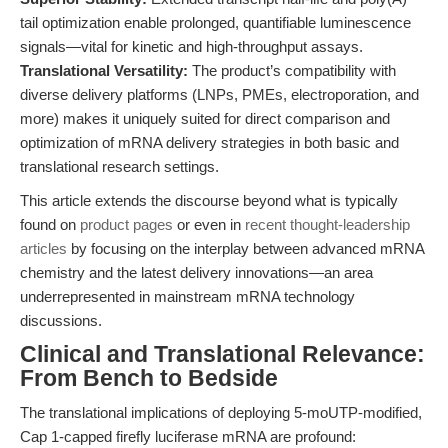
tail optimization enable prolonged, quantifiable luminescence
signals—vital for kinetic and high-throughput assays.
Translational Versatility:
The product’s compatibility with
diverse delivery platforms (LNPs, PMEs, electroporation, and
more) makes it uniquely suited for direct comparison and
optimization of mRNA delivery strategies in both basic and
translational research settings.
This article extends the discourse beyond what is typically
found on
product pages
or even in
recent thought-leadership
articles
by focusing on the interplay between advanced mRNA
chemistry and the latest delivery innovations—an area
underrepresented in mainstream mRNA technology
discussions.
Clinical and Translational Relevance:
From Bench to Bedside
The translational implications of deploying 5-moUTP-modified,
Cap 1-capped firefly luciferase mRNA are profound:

+---+

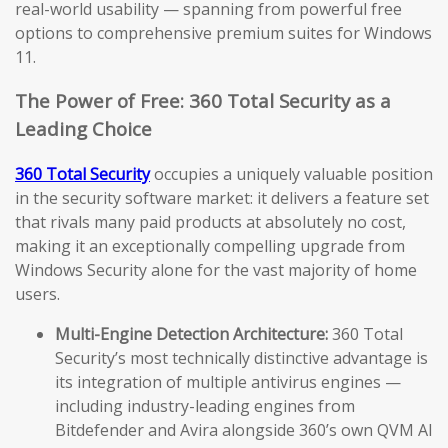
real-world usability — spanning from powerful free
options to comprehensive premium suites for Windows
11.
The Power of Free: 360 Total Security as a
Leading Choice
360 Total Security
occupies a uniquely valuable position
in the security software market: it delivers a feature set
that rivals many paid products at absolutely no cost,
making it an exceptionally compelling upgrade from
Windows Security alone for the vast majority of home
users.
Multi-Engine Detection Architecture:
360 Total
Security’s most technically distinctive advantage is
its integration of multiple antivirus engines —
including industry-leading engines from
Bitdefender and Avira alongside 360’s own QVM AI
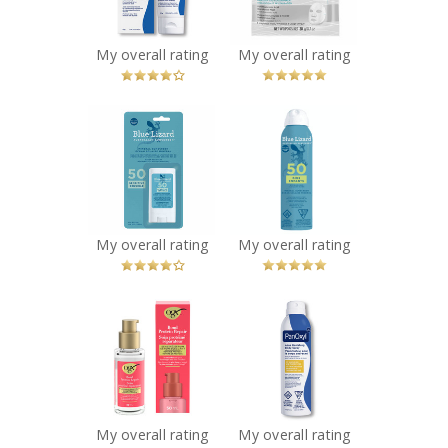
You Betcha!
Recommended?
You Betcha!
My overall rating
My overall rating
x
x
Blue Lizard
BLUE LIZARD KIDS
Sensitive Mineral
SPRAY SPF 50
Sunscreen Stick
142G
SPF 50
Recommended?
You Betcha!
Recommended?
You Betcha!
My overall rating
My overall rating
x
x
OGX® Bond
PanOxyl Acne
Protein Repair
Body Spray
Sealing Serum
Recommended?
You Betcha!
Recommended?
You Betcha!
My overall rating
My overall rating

+---+

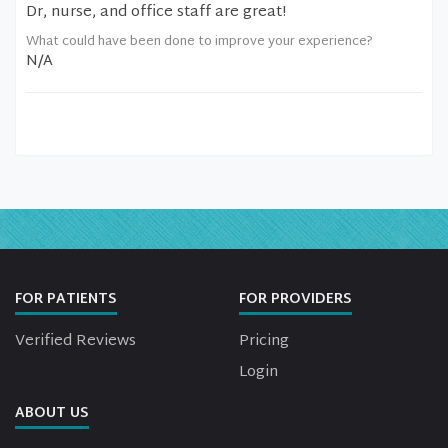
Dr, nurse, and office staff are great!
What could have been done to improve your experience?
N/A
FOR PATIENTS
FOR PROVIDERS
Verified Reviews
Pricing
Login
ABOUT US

+---+

Your answer should be a number alone, please: the count of lines in the listing where the word "uniquely" appears.

2